WHAT IS NEEDED ▸
Copy out the entries that follow exactly, leaving every picture behind.

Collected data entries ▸
===
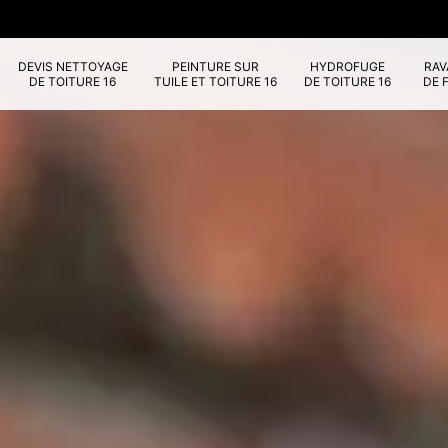
DEVIS NETTOYAGE
PEINTURE SUR
HYDROFUGE
RA
DE TOITURE 16
TUILE ET TOITURE 16
DE TOITURE 16
DE 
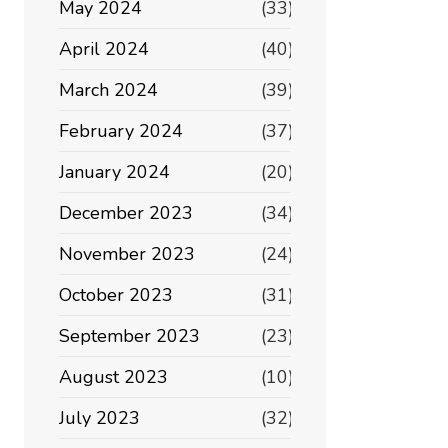
May 2024
(33)
April 2024
(40)
March 2024
(39)
February 2024
(37)
January 2024
(20)
December 2023
(34)
November 2023
(24)
October 2023
(31)
September 2023
(23)
August 2023
(10)
July 2023
(32)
===
ANSWER TO THE EXERCISE ▸
DEVIS NETTOYAGE
PEINTURE SUR
HYDROFUGE
RA
DE TOITURE 16
TUILE ET TOITURE 16
DE TOITURE 16
DE 
May 2024
(33)
April 2024
(40)
March 2024
(39)
February 2024
(37)
January 2024
(20)
December 2023
(34)
November 2023
(24)
October 2023
(31)
September 2023
(23)
August 2023
(10)
July 2023
(32)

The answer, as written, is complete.